Version 6 of redis supports TLS directly, but I am having trouble getting that to work. Their documentation emphasizes that there is a directive make BUILD_TLS=yes required.

I am trying to prove to myself that the setting BUILD_TLS is there, but I don't know enough to answer that question.

Looking in the ebuild redis-6.0.9.ebuild, nothing suggests a dependency on openssl.

When I try emerge -evp dev-db/redis, I can see that openssl is a precursor for it, so there is that.

Where should I look next?

Thanks for any help.

[alamahant]

Hi
from /etc/redis.conf

Code: Select all

# By default, TLS/SSL is disabled. To enable it, the "tls-port" configuration
# tls-port 6379
# tls-cert-file redis.crt 
# tls-key-file redis.key
# tls-dh-params-file redis.dh
# tls-ca-cert-file ca.crt
# tls-ca-cert-dir /etc/ssl/certs
# tls-auth-clients no
# tls-replication yes
# tls-cluster yes
# tls-protocols "TLSv1.2 TLSv1.3"
# tls-ciphers DEFAULT:!MEDIUM
# tls-ciphersuites TLS_CHACHA20_POLY1305_SHA256
# tls-prefer-server-ciphers yes
# tls-session-caching no
# tls-session-cache-size 5000
# tls-session-cache-timeout 60

[Hu]

Version 6 of redis supports TLS directly, but I am having trouble getting that to work. Their documentation emphasizes that there is a directive make BUILD_TLS=yes required.

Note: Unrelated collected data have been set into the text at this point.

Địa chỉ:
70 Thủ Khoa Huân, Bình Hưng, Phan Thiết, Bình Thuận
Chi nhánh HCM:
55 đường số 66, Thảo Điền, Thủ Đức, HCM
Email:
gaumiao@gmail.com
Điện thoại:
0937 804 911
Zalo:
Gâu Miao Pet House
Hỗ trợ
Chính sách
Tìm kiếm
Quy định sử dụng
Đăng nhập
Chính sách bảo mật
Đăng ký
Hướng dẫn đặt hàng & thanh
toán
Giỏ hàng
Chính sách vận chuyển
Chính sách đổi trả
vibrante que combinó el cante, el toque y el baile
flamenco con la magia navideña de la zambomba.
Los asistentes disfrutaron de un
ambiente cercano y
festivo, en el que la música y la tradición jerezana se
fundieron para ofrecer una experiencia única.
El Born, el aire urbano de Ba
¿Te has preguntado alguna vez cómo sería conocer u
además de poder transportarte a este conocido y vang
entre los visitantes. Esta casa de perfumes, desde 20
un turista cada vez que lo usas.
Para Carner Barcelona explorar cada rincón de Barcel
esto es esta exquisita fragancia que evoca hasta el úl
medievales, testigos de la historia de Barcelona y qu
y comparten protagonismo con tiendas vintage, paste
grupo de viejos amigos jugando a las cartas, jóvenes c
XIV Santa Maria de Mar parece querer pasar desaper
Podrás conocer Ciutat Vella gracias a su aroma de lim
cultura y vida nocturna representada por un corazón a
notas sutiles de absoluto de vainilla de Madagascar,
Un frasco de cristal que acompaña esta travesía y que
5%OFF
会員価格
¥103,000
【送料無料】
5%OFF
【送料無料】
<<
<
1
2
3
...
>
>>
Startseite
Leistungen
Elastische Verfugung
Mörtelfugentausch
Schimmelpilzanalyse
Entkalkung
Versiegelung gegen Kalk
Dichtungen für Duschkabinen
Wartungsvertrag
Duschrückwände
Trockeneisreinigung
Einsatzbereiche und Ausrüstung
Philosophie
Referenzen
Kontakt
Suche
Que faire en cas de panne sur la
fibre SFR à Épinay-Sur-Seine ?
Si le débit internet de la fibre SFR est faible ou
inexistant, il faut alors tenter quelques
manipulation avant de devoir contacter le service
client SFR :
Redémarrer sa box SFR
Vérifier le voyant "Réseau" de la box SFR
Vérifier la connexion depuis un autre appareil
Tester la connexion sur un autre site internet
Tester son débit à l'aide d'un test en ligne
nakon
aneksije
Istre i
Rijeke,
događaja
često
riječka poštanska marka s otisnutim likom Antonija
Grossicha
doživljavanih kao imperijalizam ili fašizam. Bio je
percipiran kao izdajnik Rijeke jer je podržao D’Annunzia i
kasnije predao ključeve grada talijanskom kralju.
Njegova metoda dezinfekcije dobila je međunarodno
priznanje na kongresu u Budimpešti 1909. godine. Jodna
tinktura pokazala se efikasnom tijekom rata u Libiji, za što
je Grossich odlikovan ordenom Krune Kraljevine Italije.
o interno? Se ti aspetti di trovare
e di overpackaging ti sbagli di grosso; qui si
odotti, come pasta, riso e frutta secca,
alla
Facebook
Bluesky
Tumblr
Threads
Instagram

The phrasing suggests that this would be an extra parameter passed to make at build time. If you do not see it in the ebuild, then the default from upstream would be used. Your post suggests to me that the upstream default is =no.

Looking in the ebuild redis-6.0.9.ebuild, nothing suggests a dependency on openssl.

Then either the ebuild dependency data is wrong, or the ebuild does not enable TLS.

When I try emerge -evp dev-db/redis, I can see that openssl is a precursor for it, so there is that.

Are you sure? -e is short for --emptytree, so dev-libs/openssl would be shown if redis, or anything required by redis, depended on it. Hypothetically, redis could depend on a helper package that uses HTTPS, and that helper could need openssl in order to use HTTPS. That would then cause openssl to be shown in -evp output, even though redis itself made no use of openssl. The simplest test, which is not perfect, but is usually right, would be to install redis and then inspect the lddtree output for it, to see if it loads openssl, either directly or indirectly. If you do not see openssl there, then I expect it probably does not have TLS support enabled in your build.